On a d’abord asphyxié les langues anciennes. C’était oublier qu’elles servent à connaître le français. Des milliers de mots français sont d’origine grecque. Quant au latin, il est la clef non seulement d’une bonne maîtrise du français, mais de l’apprentissage des autres langues romanes vivantes. Des bases en latin et en grec sont indispensables aussi à la compréhension du langage scientifique comme des structures politiques et juridiques de notre civilisation.

L’étude des grandes œuvres françaises commande la capacité de rédiger et de s’exprimer aussi bien dans les sciences et en histoire que dans les diverses branches de la vie professionnelle.

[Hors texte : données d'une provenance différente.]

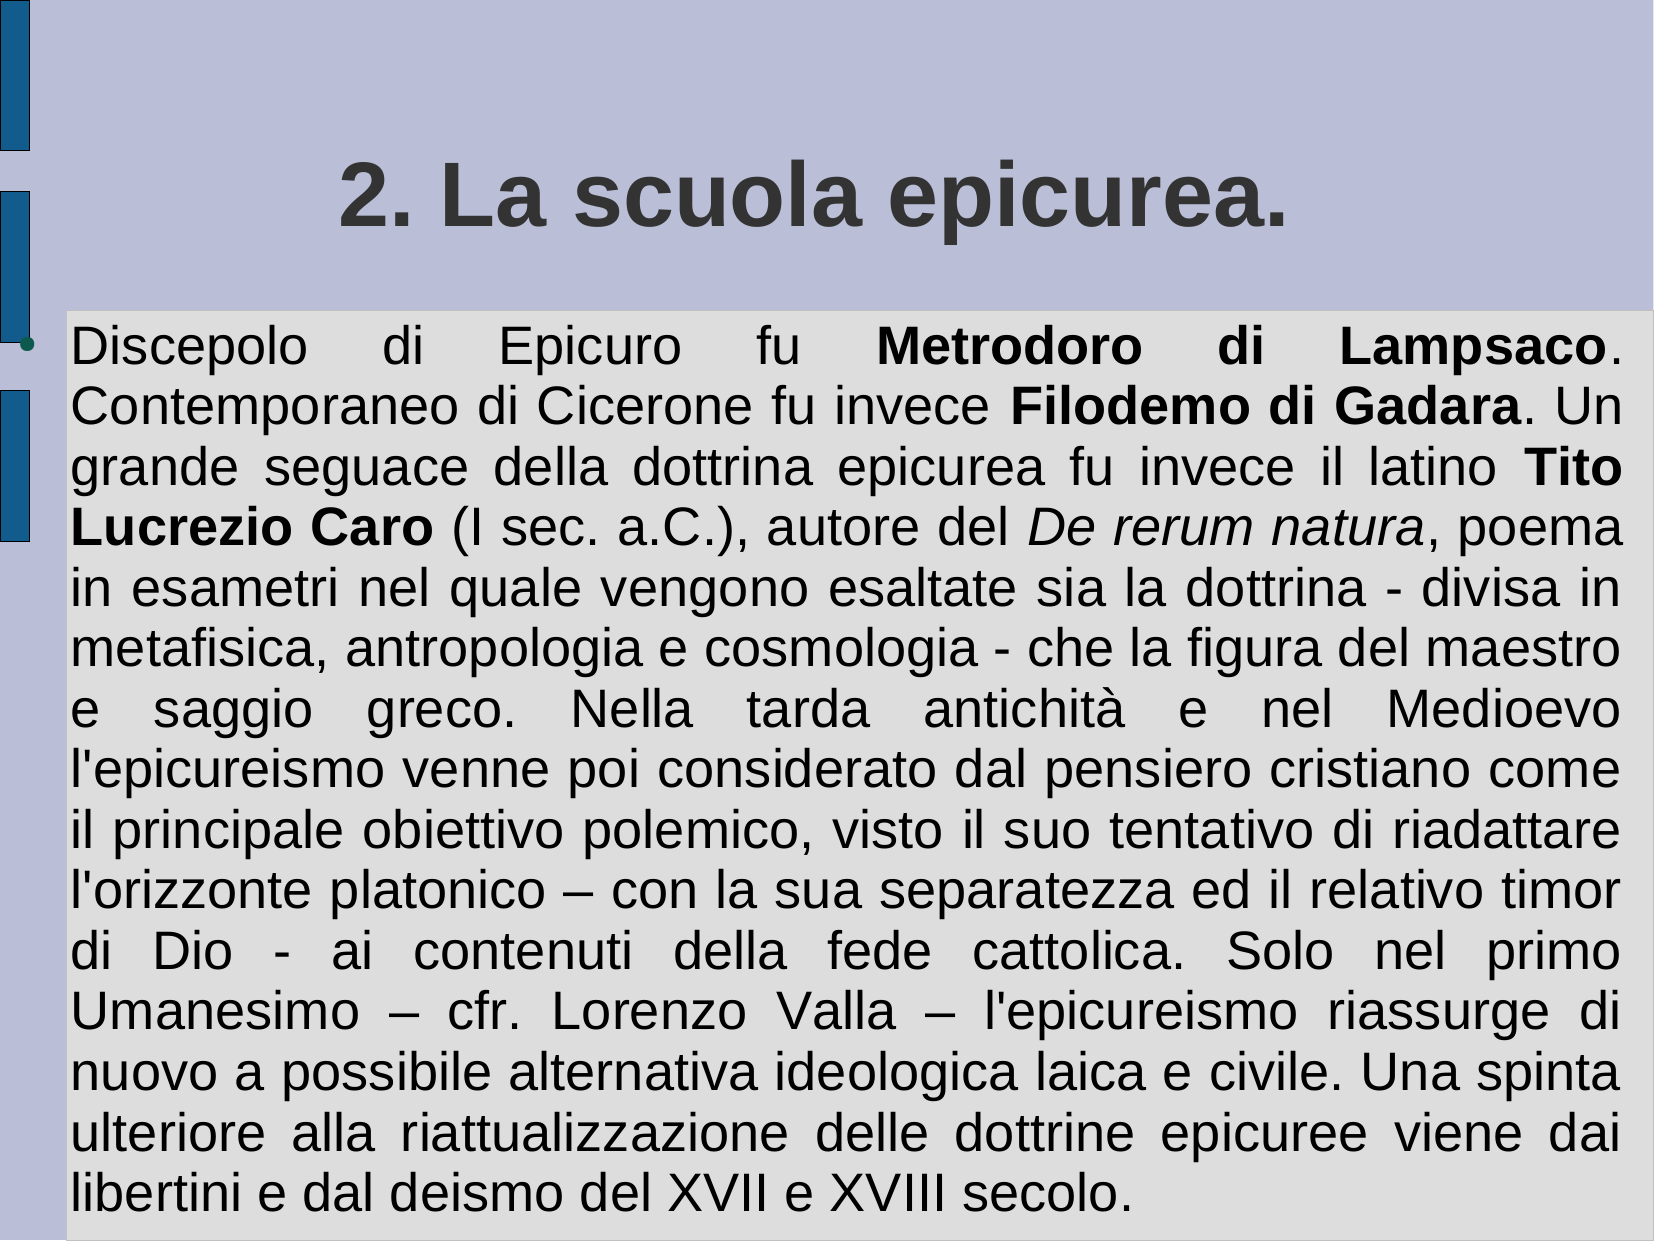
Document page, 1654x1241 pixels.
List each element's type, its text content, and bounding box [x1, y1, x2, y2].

title 2. La scuola epicurea. [121, 91, 1534, 299]
list Discepolo di Epicuro fu Metrodoro di Lampsaco. Contemporaneo di Cicerone fu invece Filodemo di Gadara. Un grande seguace della dottrina epicurea fu invece il latino Tito Lucrezio Caro (I sec. a.C.), autore del De rerum natura, poema in esametri nel quale vengono esaltate sia la dottrina - divisa in metafisica, antropologia e cosmologia - che la figura del maestro e saggio greco. Nella tarda antichità e nel Medioevo l'epicureismo venne poi considerato dal pensiero cristiano come il principale obiettivo polemico, visto il suo tentativo di riadattare l'orizzonte platonico – con la sua separatezza ed il relativo timor di Dio - ai contenuti della fede cattolica. Solo nel primo Umanesimo – cfr. Lorenzo Valla – l'epicureismo riassurge di nuovo a possibile alternativa ideologica laica e civile. Una spinta ulteriore alla riattualizzazione delle dottrine epicuree viene dai libertini e dal deismo del XVII e XVIII secolo. [0, 315, 1625, 1231]
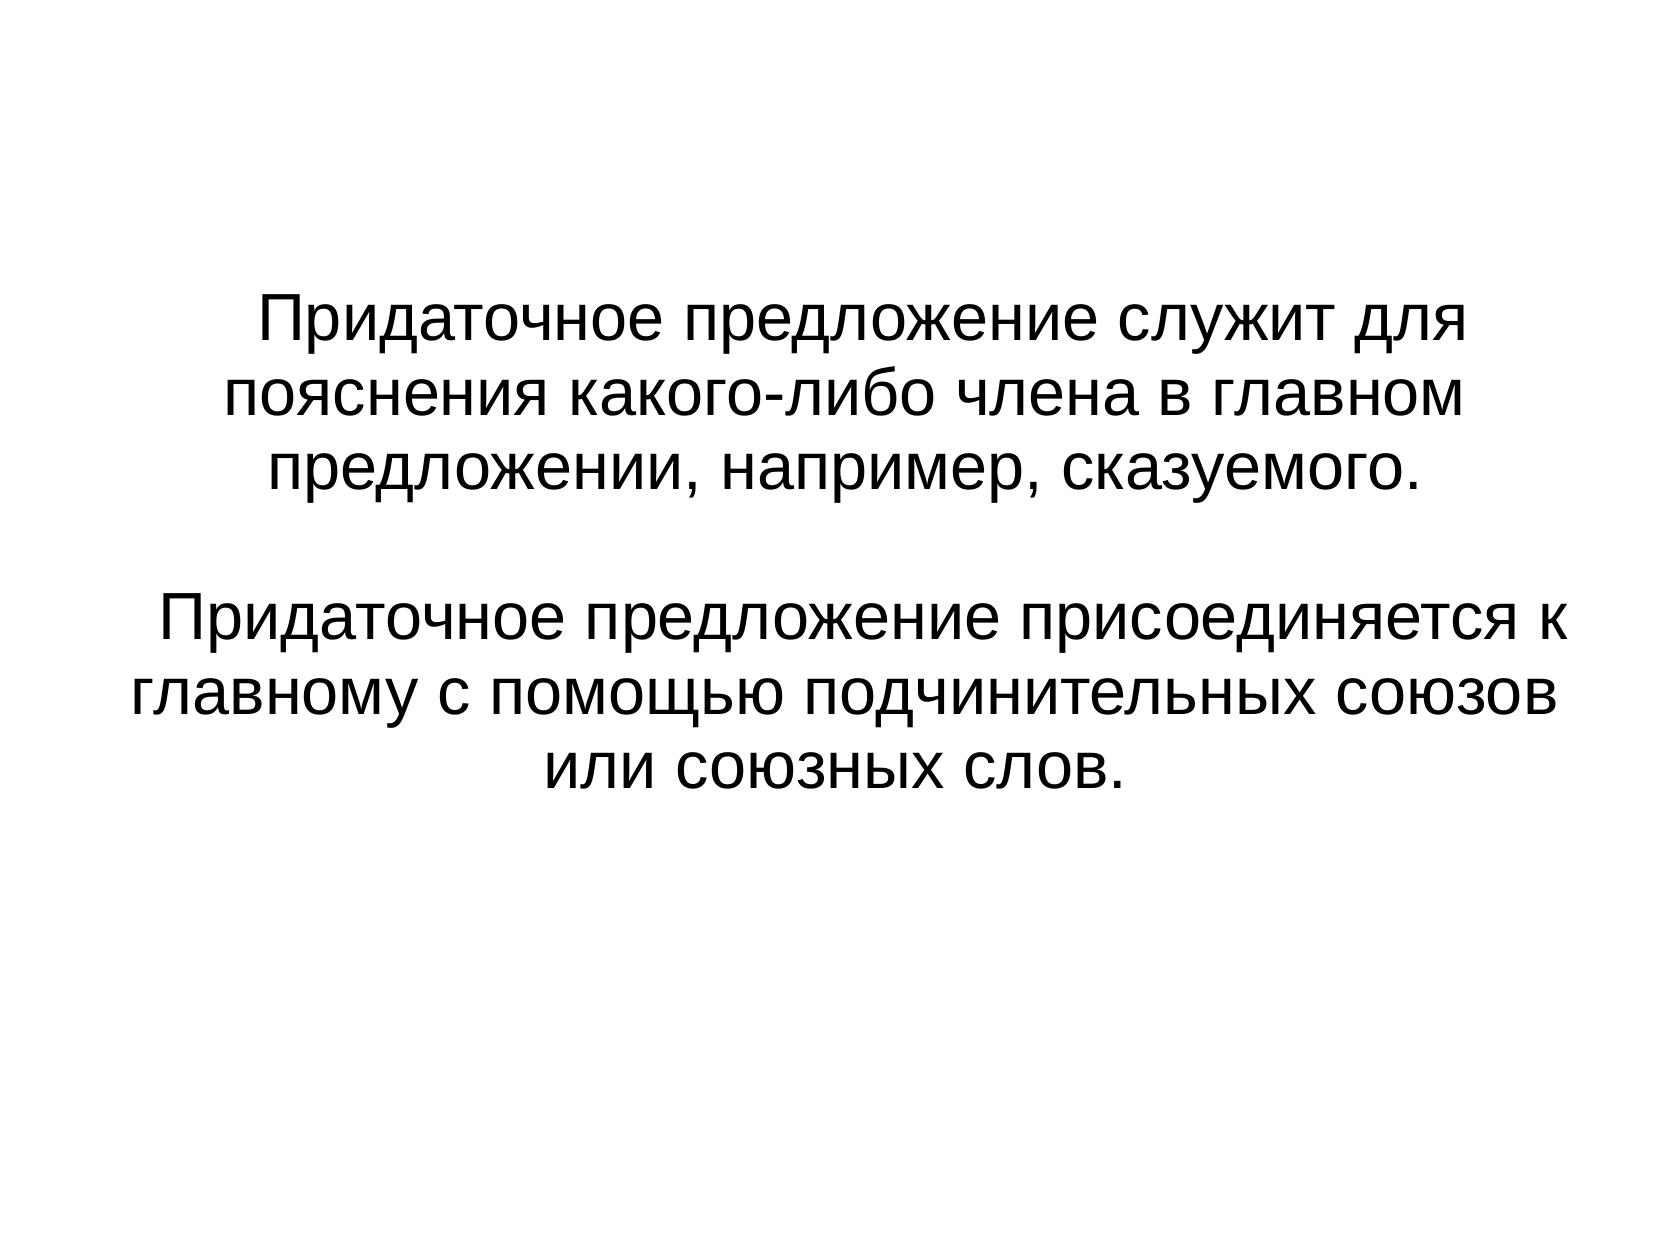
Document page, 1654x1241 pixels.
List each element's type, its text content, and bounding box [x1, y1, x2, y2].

Or, aujourd’hui, la langue et la littérature elles-mêmes ainsi que les exercices qui en sont les instruments d’étude semblent être devenus les ennemis à détruire. Il est possible d’arriver au baccalauréat sans jamais avoir lu, in extenso, un seul de nos grands classiques. Et si aucun texte officiel n’a encore formellement interdit la dissertation française, tout est mis en œuvre pour en décourager la survie. Les partisans de sa suppression allèguent le faible pourcentage des candidats au baccalauréat qui désormais la choisissent, puisque la majorité d’entre eux lui préfère le commentaire de texte. Il y a dans cette objection beaucoup d’hypocrisie car, pourquoi les candidats ne préféreraient-ils pas l’exercice le plus facile au plus difficile ? La dissertation exige organisation de la pensée, construction d’une argumentation, maîtrise du raisonnement et de la syntaxe, aptitude à fournir des exemples tirés d’œuvres. Elle comporte des risques. Le commentaire de texte se borne le plus souvent à une banale paraphrase où la répétition tient lieu de culture et de pensée. Les candidats sont assurés d’y obtenir une note au moins moyenne.

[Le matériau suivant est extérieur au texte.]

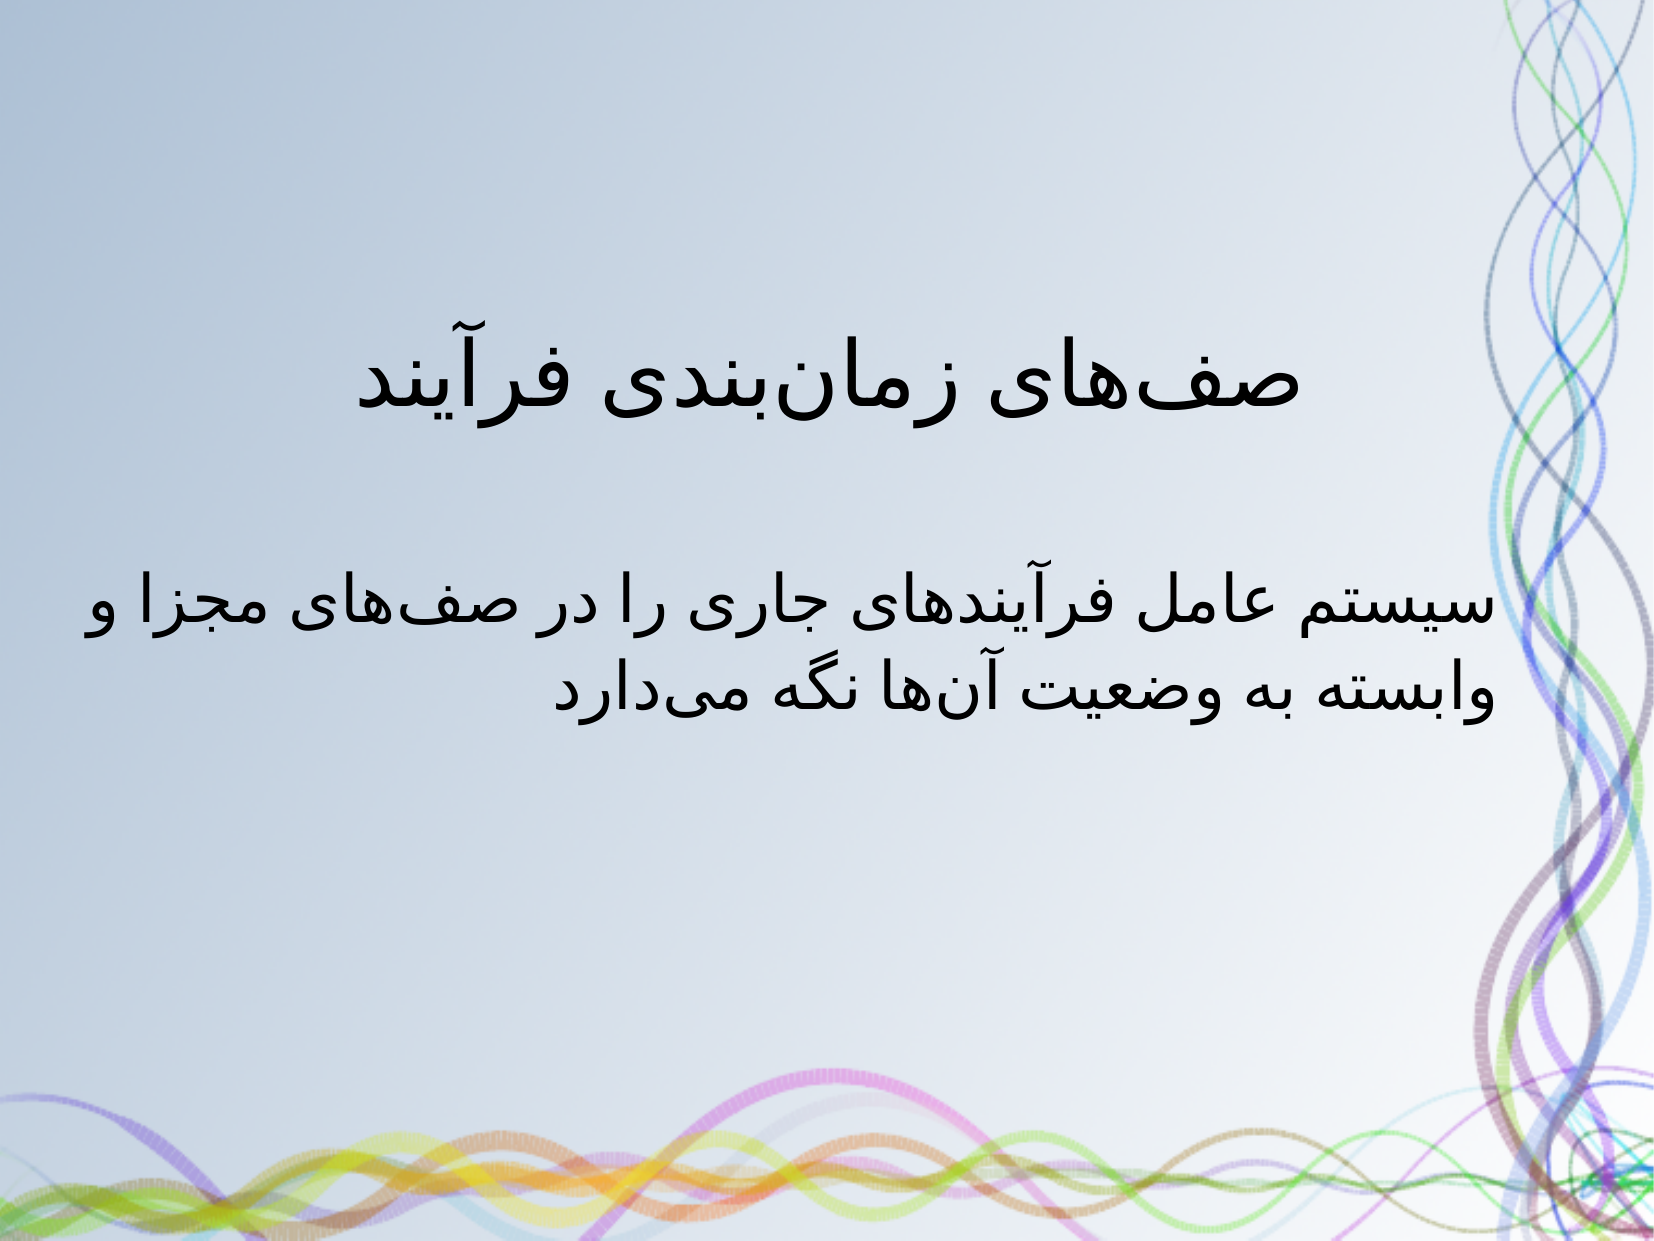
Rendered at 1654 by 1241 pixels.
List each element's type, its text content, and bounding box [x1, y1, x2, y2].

L’Académie désapprouve cet encouragement systématique aux solutions paresseuses, sous prétexte d’égalisation des chances. Cet expédient se retourne contre ceux qu’il prétend aider. Au lieu que l’école soit pour eux le moyen de corriger et de compenser les infériorités éventuelles dues à un milieu social peu imprégné de culture, sa dégradation les prolonge et les aggrave.

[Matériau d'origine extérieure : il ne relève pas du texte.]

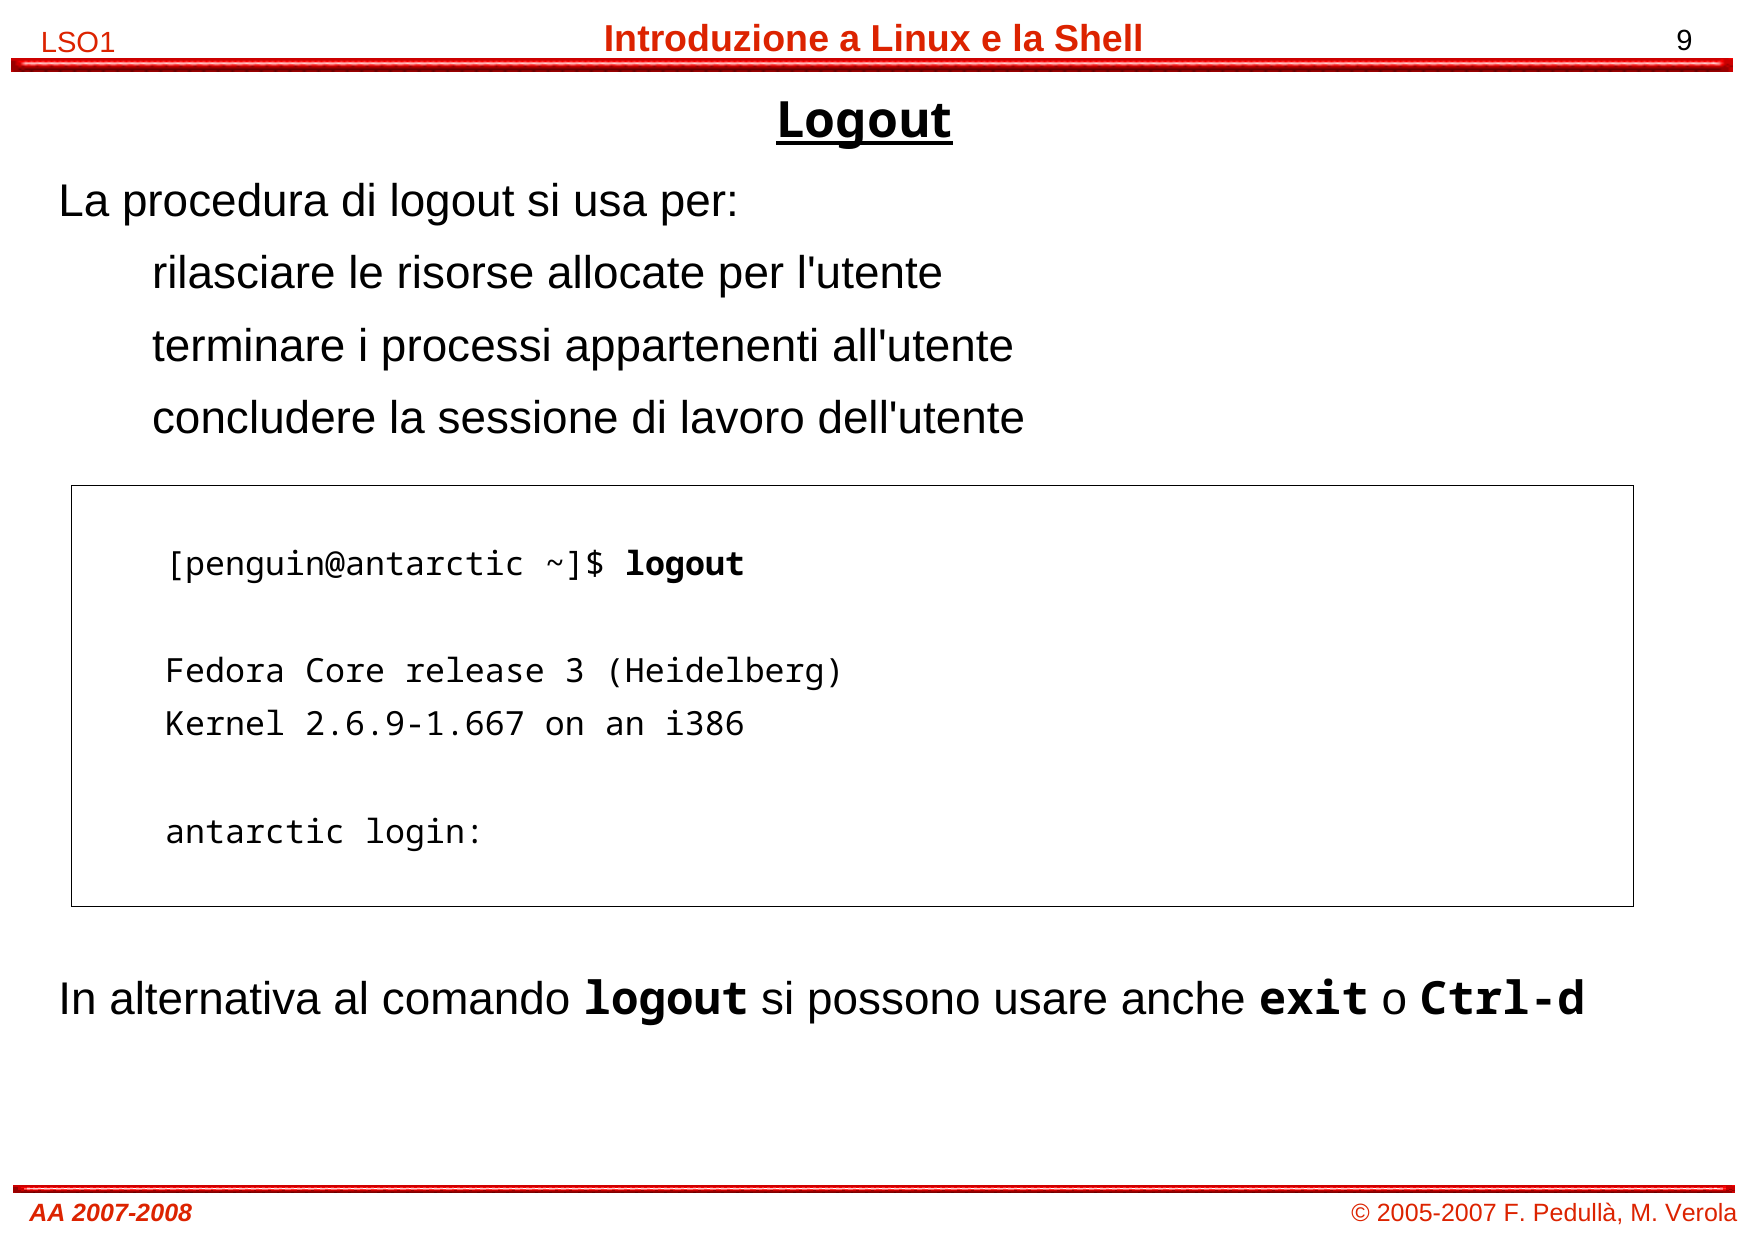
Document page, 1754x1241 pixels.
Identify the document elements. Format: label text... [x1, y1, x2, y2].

list La procedura di logout si usa per: rilasciare le risorse allocate per l'utente terminare i processi appartenenti all'utente concludere la sessione di lavoro dell'utente In alternativa al comando logout si possono usare anche exit o Ctrl-d [58, 171, 1696, 1007]
text_box [penguin@antarctic ~]$ logout Fedora Core release 3 (Heidelberg) Kernel 2.6.9-1.667 on an i386 antarctic login: [71, 485, 1634, 838]
picture [11, 58, 1733, 72]
picture [13, 1185, 1735, 1193]
title Logout [28, 72, 1702, 168]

La pédagogie dite moderne s’efforce non plus de faire émerger les dons naturels des moins favorisés socialement, mais de vider l’enseignement de contenu au point qu’il n’y existe plus aucun critère d’excellence. L’égalitarisme idéologique renforce ainsi les inégalités, puisque les élèves qui veulent vraiment apprendre empruntent alors des itinéraires privilégiés et sélectifs, dont seules les familles aisées connaissent les accès et peuvent assurer les coûts. Il existe, certes, une façon de lutter contre ce nouvel élitisme social : ce serait de détruire les grandes écoles. C’est d’ailleurs ce à quoi ont commencé à s’employer les nouveaux pédagogues. S’ils réussissaient, ils auraient ainsi parachevé leur œuvre et permis qu’il n’y ait plus en France aucun diplôme supposant qu’on ait appris quelque chose pour l’obtenir.

Cette crise, il est vrai, commence en amont de l’école, avec la dégradation de la formation des maîtres eux-mêmes.

L’Académie rappelle à nouveau que l’école républicaine a été conçue en vue de corriger les effets des inégalités d’origine sociale et non en vue de les accentuer. C’est désespérer de l’école que de la déclarer, dans son principe, incapable d’initier les enfants et les adolescents d’origines diverses au plaisir de comprendre nos chefs-d’œuvre littéraires. Ceux qui ne trouvent pas, dans leur milieu, d’incitation suffisante à découvrir ces chefs-d’œuvre, ni même l’occasion d’en entendre parler, n’est-ce pas de l’école qu’ils sont en droit d’attendre ce que la famille n’a pu leur donner ? Renoncer à faire jouer ce rôle correcteur à l’école et affaiblir, sous ce prétexte fallacieux, l’enseignement littéraire pour tous, n’est-ce pas œuvrer au contraire de ce que l’on prétend rechercher, puisque dès lors, la démission de l’école consacre les inégalités culturelles d’origine sociale ?

Étrange conception de la citoyenneté que de la vouloir ignorante de cette méditation sur l’homme qu’a été notre littérature pendant mille ans et qu’elle continue d’être aujourd’hui.